---------- Passage provided
# Chromatic diminished 7ths in Beethoven rondo, how does this harmony work?



## caters

Here is the passage I am talking about:









So starting at measure 291, there is a passage where 7th chords go up chromatically, and the majority of these 7th chords are diminished 7ths. The seventh chords only last for 2 bars until there is a break from them with a scale. So let me try to figure out the harmony here.

A, C, D#, F#, this is an enharmonic respelling of Adim7 to better fit with the key signature of G major. And then that goes to an A#dim7. What scale comes after these 2 seventh chords? Well it starts on B and then goes up and it has 5 sharps. It must be B major. C and C# are skipped. D, F, G#, B, it is a Ddim7, again respelt to fit with the key signature better. That goes to D#dim7 which then lands on an E major scale. E and F are skipped.

G, Bb, C#, E, it is a Gdim7 though here, it doesn't really fit with the key signature better than if the C# was written as Db. But that would mean spelling the E as Fb which doesn't fit with the key signature at all. As predicted it goes upwards to G#dim7. But here, Beethoven breaks the pattern of 2 diminished 7ths followed by a major scale. If he were to continue the pattern, it would end up on an A major scale. But it doesn't. We get our first resolution. G#dim7 goes to C minor. Beethoven sure loves his C minor.

The resolution doesn't last for long though, he keeps going with the 7th chords. F, A, C, Eb, this is F7. I would expect it to resolve to Bb. So what does Beethoven give us? The unexpected is what he gives us. He gives us an Adim7 in third inversion. The Gb then goes back down to F giving us another F7. This time, it does resolve. Not only that but Bb is the temporary tonic note. It resolves to Bb minor.
--------------------
---------- Given information
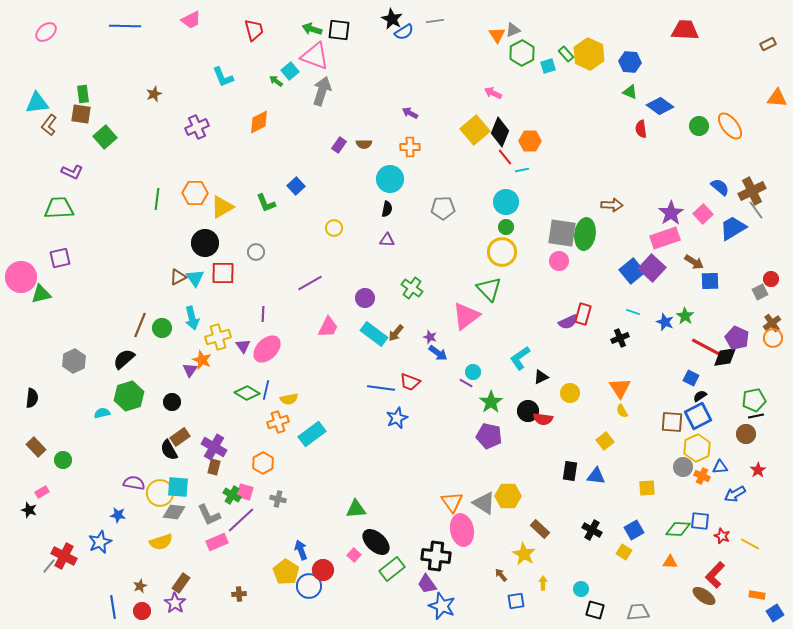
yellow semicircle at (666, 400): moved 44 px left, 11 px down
--------------------
§ **Instructions**
A: From the Beethoven rondo post, echo the portion starting with "G, Bb, C#, E, it" and going on through "his C minor.".
B: In the Beethoven rondo post, what reason does the writer give for spelling the Gdim7 with C# rather than Db, even though C# fits the key signature no better? Reply in one to three sentences.

§ **Answers for the exercise**
A:
G, Bb, C#, E, it is a Gdim7 though here, it doesn't really fit with the key signature better than if the C# was written as Db. But that would mean spelling the E as Fb which doesn't fit with the key signature at all. As predicted it goes upwards to G#dim7. But here, Beethoven breaks the pattern of 2 diminished 7ths followed by a major scale. If he were to continue the pattern, it would end up on an A major scale. But it doesn't. We get our first resolution. G#dim7 goes to C minor. Beethoven sure loves his C minor.

B: Writing the C# as Db would require spelling the E as Fb, which does not fit the key signature at all. Keeping C# allows the E to remain an E.